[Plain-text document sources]
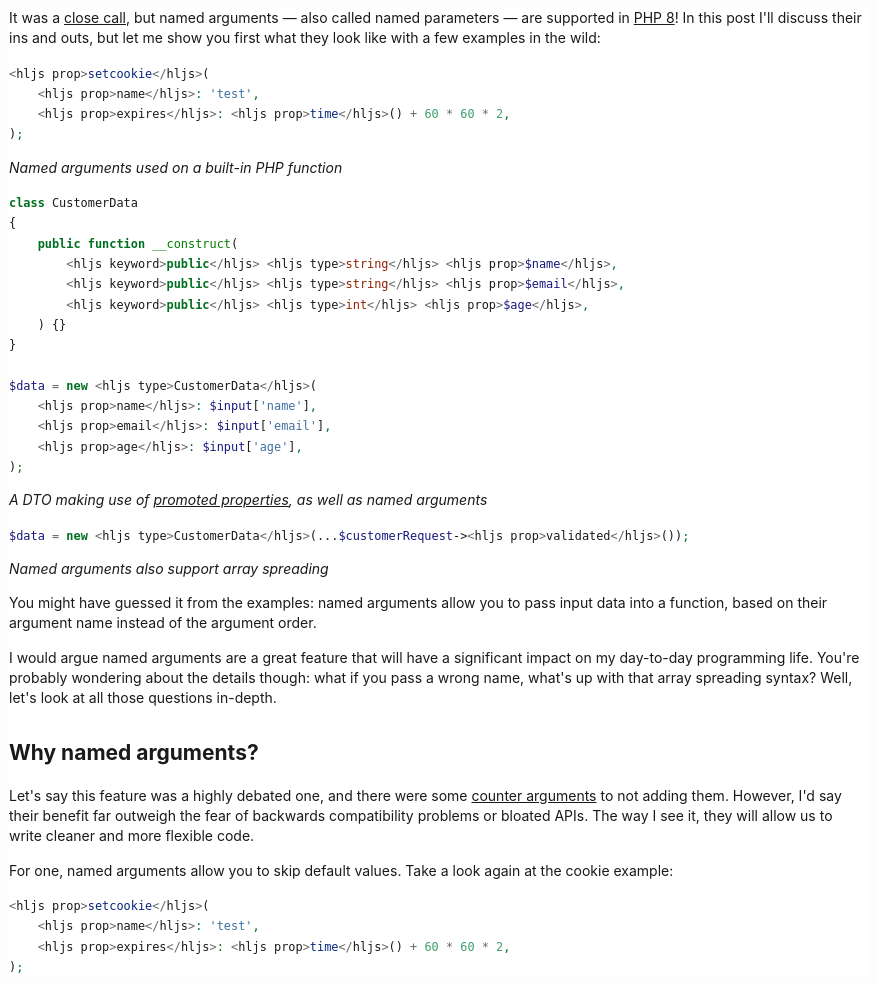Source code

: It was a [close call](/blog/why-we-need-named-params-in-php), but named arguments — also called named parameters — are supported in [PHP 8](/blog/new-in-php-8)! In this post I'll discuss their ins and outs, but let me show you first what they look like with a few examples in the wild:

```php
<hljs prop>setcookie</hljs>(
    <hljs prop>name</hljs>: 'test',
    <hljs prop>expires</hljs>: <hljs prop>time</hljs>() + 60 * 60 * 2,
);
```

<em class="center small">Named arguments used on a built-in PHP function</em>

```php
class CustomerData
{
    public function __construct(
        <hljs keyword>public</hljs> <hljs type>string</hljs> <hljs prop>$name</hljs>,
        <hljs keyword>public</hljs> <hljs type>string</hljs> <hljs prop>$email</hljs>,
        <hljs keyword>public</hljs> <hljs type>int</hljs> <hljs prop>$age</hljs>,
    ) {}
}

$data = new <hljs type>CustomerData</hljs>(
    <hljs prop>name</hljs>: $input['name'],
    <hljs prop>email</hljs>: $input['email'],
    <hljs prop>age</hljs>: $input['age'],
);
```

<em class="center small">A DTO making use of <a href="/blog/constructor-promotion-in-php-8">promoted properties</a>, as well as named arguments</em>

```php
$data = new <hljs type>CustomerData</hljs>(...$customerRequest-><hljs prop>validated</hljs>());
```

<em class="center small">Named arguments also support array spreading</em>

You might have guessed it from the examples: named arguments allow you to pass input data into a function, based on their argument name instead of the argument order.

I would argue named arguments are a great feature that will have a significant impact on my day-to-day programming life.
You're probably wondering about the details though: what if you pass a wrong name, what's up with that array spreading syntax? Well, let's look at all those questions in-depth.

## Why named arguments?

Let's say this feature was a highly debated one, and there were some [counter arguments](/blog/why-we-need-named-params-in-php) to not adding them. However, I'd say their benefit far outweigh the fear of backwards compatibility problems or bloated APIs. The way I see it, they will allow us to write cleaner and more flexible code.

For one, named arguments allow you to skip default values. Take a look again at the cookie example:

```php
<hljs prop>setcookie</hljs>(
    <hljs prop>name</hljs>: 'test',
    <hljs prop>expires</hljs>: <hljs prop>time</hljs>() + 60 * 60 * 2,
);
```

ASSIGNED TASK: Each line of the entries above that includes the string "input" should be copied out.

ANSWER BELOW:
    <hljs prop>name</hljs>: $input['name'],
    <hljs prop>email</hljs>: $input['email'],
    <hljs prop>age</hljs>: $input['age'],
You might have guessed it from the examples: named arguments allow you to pass input data into a function, based on their argument name instead of the argument order.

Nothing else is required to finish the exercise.